Excerpt provided: Begin

Structural temporary works encompass scaffolding systems, formwork, falsework, propping systems, and temporary bridges or platforms. These systems must be designed to support construction loads, including dead loads, live loads, wind loads, and dynamic loads from construction equipment. The design process requires consideration of load combinations, stability analysis, and connection design to ensure safety throughout the construction period.
In Singapore’s context, structural temporary works must also account for tropical weather conditions. The design wind speed for temporary structures varies based on the exposure period and importance of the structure. Typhoon conditions, though rare, must be considered for long-term temporary works. Additionally, the high rainfall intensity in Singapore necessitates proper drainage design and consideration of water accumulation on horizontal surfaces.
The interface between temporary and permanent works requires careful coordination and design integration. Temporary works often impose loads on partially completed permanent structures, requiring analysis of the permanent works in their temporary condition. Cast-in items for temporary works support, such as anchors, brackets, and embedments, must be designed considering both temporary and permanent load conditions.

Excerpt provided: End

● The task
Answer these from the passage on structural temporary works:
1. Which four kinds of construction loads must these systems be designed to carry?
2. What two things does the design wind speed for temporary structures depend on?
3. What cast-in items for temporary works support are named?

Data listing: Begin

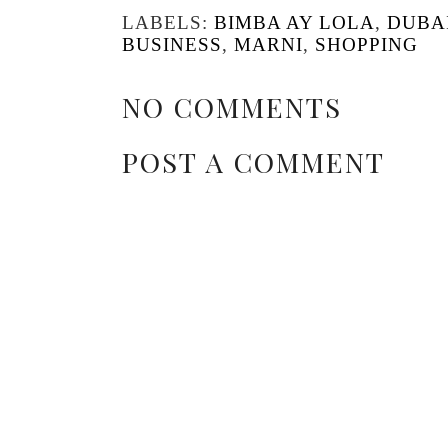
LABELS:
BIMBA AY LOLA
,
DUBA
BUSINESS
,
MARNI
,
SHOPPING
NO COMMENTS
POST A COMMENT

Data listing: End

● Solution to this task
1. Dead loads, live loads, wind loads, and dynamic loads from construction equipment.
2. The exposure period and the importance of the structure.
3. Anchors, brackets, and embedments.